(Data under study Opens)

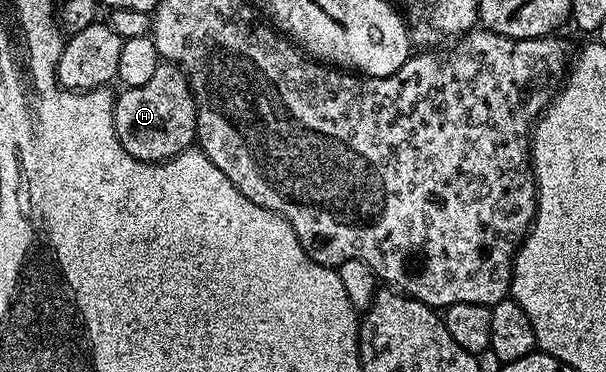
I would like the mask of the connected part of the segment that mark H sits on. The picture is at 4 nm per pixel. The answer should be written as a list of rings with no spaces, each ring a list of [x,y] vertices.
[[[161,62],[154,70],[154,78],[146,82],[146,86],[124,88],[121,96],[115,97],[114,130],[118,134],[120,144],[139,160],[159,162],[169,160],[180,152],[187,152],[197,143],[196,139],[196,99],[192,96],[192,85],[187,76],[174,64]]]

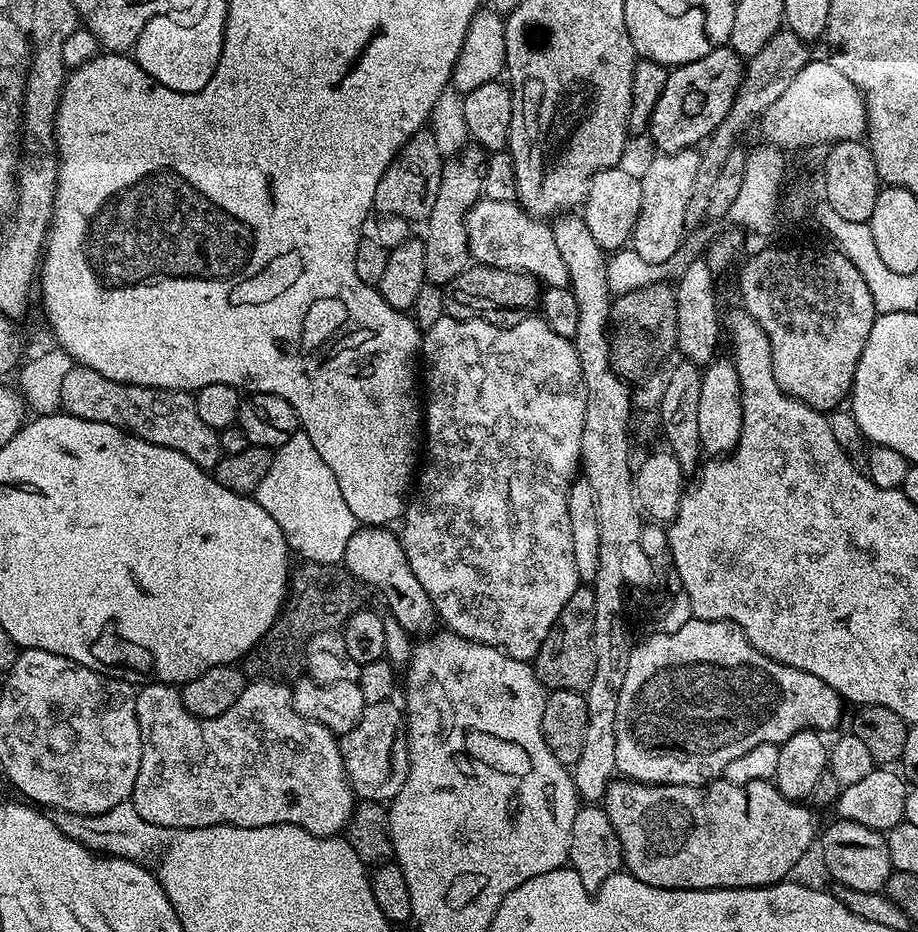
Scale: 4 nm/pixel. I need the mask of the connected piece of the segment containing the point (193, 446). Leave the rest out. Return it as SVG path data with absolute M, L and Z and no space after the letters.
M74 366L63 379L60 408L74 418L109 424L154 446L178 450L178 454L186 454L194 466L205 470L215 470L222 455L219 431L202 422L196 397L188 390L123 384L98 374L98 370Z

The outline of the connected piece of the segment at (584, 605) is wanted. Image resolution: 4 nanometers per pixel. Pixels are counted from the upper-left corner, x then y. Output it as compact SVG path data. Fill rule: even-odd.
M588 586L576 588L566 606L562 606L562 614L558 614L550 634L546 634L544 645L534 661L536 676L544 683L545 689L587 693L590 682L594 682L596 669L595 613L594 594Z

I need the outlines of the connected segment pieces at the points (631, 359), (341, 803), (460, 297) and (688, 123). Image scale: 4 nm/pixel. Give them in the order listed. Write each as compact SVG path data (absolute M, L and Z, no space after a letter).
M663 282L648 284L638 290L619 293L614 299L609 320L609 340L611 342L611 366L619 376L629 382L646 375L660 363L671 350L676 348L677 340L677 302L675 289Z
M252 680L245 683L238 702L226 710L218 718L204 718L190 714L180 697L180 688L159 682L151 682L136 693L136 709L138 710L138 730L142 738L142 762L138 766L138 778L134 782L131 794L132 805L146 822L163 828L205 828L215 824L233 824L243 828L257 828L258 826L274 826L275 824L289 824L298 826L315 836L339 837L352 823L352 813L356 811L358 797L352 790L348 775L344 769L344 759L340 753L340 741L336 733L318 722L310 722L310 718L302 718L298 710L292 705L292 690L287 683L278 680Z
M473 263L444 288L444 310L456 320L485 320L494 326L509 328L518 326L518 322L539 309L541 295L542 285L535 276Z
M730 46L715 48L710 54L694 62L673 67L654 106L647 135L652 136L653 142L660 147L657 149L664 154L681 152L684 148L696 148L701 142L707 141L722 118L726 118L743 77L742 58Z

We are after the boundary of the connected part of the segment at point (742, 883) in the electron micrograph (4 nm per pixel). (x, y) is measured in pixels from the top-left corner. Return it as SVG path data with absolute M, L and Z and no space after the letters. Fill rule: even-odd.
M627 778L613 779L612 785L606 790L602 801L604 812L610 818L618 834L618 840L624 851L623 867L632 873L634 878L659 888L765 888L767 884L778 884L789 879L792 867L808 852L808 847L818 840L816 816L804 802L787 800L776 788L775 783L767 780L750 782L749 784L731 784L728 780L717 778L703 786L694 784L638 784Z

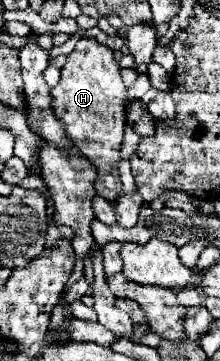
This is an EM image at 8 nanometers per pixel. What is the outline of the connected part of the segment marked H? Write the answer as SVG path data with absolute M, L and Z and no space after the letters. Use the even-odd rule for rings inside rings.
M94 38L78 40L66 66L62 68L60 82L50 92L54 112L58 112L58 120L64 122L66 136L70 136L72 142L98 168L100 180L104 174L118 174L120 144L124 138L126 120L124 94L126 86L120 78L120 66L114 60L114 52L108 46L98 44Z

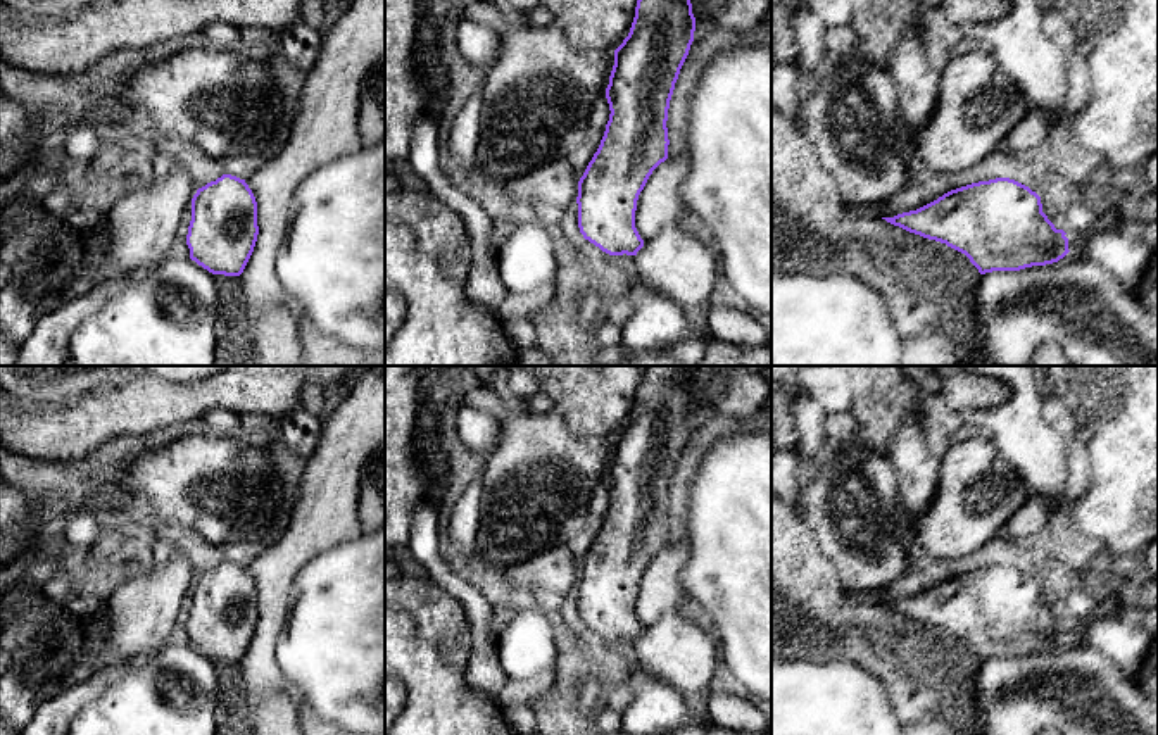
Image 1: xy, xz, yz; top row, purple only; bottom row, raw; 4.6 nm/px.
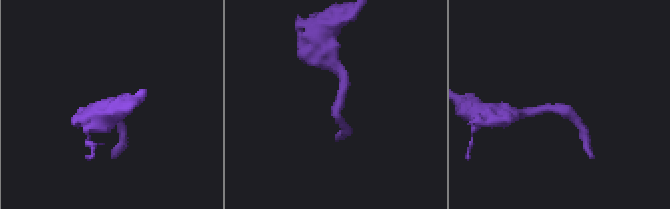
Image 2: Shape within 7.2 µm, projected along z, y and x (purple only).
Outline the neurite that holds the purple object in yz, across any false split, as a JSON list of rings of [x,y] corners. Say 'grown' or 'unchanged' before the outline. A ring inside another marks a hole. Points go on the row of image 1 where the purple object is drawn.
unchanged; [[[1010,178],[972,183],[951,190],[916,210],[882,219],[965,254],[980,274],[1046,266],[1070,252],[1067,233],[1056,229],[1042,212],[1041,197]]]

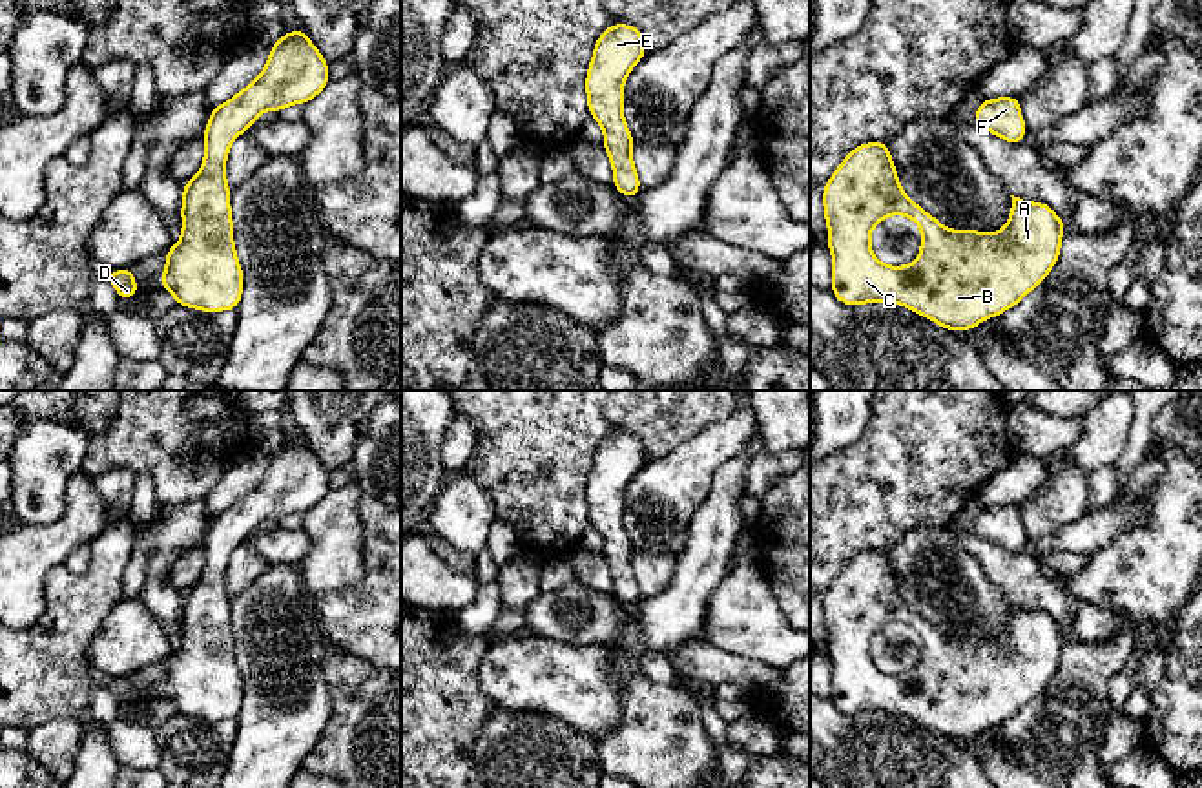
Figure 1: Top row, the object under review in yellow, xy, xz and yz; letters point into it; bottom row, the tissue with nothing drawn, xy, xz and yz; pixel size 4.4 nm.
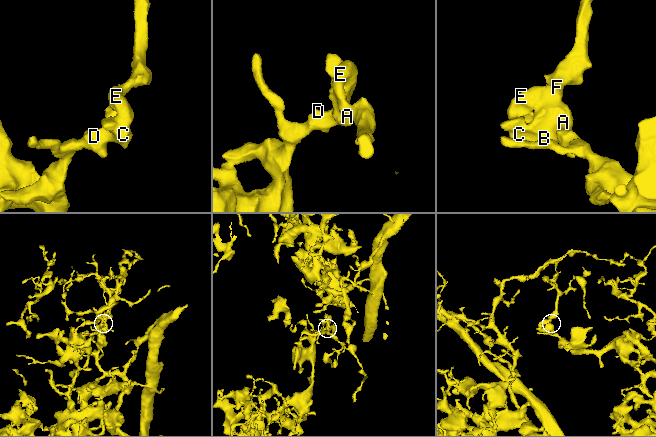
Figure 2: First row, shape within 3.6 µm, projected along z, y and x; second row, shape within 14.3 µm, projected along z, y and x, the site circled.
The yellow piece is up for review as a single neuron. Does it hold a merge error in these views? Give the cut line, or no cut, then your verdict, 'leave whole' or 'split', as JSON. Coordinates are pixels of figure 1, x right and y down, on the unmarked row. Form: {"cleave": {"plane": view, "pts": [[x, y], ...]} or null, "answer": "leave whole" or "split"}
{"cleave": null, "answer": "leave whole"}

(Data under study Closes)

** What you should do **
Go back to the records above and write them out exactly, without the pictures.

** Written solution **
I would like the mask of the connected part of the segment that mark H sits on. The picture is at 4 nm per pixel. The answer should be written as a list of rings with no spaces, each ring a list of [x,y] vertices.
[[[161,62],[154,70],[154,78],[146,82],[146,86],[124,88],[121,96],[115,97],[114,130],[118,134],[120,144],[139,160],[159,162],[169,160],[180,152],[187,152],[197,143],[196,139],[196,99],[192,96],[192,85],[187,76],[174,64]]]

Scale: 4 nm/pixel. I need the mask of the connected piece of the segment containing the point (193, 446). Leave the rest out. Return it as SVG path data with absolute M, L and Z and no space after the letters.
M74 366L63 379L60 408L74 418L109 424L154 446L178 450L178 454L186 454L194 466L205 470L215 470L222 455L219 431L202 422L196 397L188 390L123 384L98 374L98 370Z

The outline of the connected piece of the segment at (584, 605) is wanted. Image resolution: 4 nanometers per pixel. Pixels are counted from the upper-left corner, x then y. Output it as compact SVG path data. Fill rule: even-odd.
M588 586L576 588L566 606L562 606L562 614L558 614L550 634L546 634L544 645L534 661L536 676L544 683L545 689L587 693L590 682L594 682L596 669L595 613L594 594Z

I need the outlines of the connected segment pieces at the points (631, 359), (341, 803), (460, 297) and (688, 123). Image scale: 4 nm/pixel. Give them in the order listed. Write each as compact SVG path data (absolute M, L and Z, no space after a letter).
M663 282L648 284L638 290L619 293L614 299L609 320L609 340L611 342L611 366L619 376L629 382L646 375L660 363L671 350L676 348L677 340L677 302L675 289Z
M252 680L245 683L238 702L226 710L218 718L204 718L190 714L180 697L180 688L159 682L151 682L136 693L136 709L138 710L138 730L142 738L142 762L138 766L138 778L134 782L131 794L132 805L146 822L163 828L205 828L215 824L233 824L243 828L257 828L258 826L274 826L275 824L289 824L298 826L315 836L339 837L352 823L352 813L356 811L358 797L352 790L348 775L344 769L344 759L340 753L340 741L336 733L318 722L310 722L310 718L302 718L298 710L292 705L292 690L287 683L278 680Z
M473 263L444 288L444 310L456 320L485 320L494 326L509 328L518 326L518 322L539 309L541 295L542 285L535 276Z
M730 46L715 48L710 54L694 62L673 67L654 106L647 135L652 136L653 142L660 147L657 149L664 154L681 152L684 148L696 148L701 142L707 141L722 118L726 118L743 77L742 58Z

We are after the boundary of the connected part of the segment at point (742, 883) in the electron micrograph (4 nm per pixel). (x, y) is measured in pixels from the top-left corner. Return it as SVG path data with absolute M, L and Z and no space after the letters. Fill rule: even-odd.
M627 778L613 779L612 785L606 790L602 801L604 812L610 818L618 834L618 840L624 851L623 867L632 873L634 878L659 888L765 888L767 884L778 884L789 879L792 867L808 852L808 847L818 840L816 816L804 802L787 800L776 788L775 783L767 780L750 782L749 784L731 784L728 780L717 778L703 786L694 784L638 784Z

This is an EM image at 8 nanometers per pixel. What is the outline of the connected part of the segment marked H? Write the answer as SVG path data with absolute M, L and Z and no space after the letters. Use the even-odd rule for rings inside rings.
M94 38L78 40L66 66L62 68L60 82L50 92L54 112L58 112L58 120L64 122L66 136L70 136L72 142L98 168L100 180L104 174L118 174L120 144L124 138L126 120L124 94L126 86L120 78L120 66L114 60L114 52L108 46L98 44Z

Image 1: xy, xz, yz; top row, purple only; bottom row, raw; 4.6 nm/px.
Image 2: Shape within 7.2 µm, projected along z, y and x (purple only).
Outline the neurite that holds the purple object in yz, across any false split, as a JSON list of rings of [x,y] corners. Say 'grown' or 'unchanged' before the outline. A ring inside another marks a hole. Points go on the row of image 1 where the purple object is drawn.
unchanged; [[[1010,178],[972,183],[951,190],[916,210],[882,219],[965,254],[980,274],[1046,266],[1070,252],[1067,233],[1056,229],[1042,212],[1041,197]]]

Figure 1: Top row, the object under review in yellow, xy, xz and yz; letters point into it; bottom row, the tissue with nothing drawn, xy, xz and yz; pixel size 4.4 nm.
Figure 2: First row, shape within 3.6 µm, projected along z, y and x; second row, shape within 14.3 µm, projected along z, y and x, the site circled.
The yellow piece is up for review as a single neuron. Does it hold a merge error in these views? Give the cut line, or no cut, then your verdict, 'leave whole' or 'split', as JSON. Coordinates are pixels of figure 1, x right and y down, on the unmarked row. Form: {"cleave": {"plane": view, "pts": [[x, y], ...]} or null, "answer": "leave whole" or "split"}
{"cleave": null, "answer": "leave whole"}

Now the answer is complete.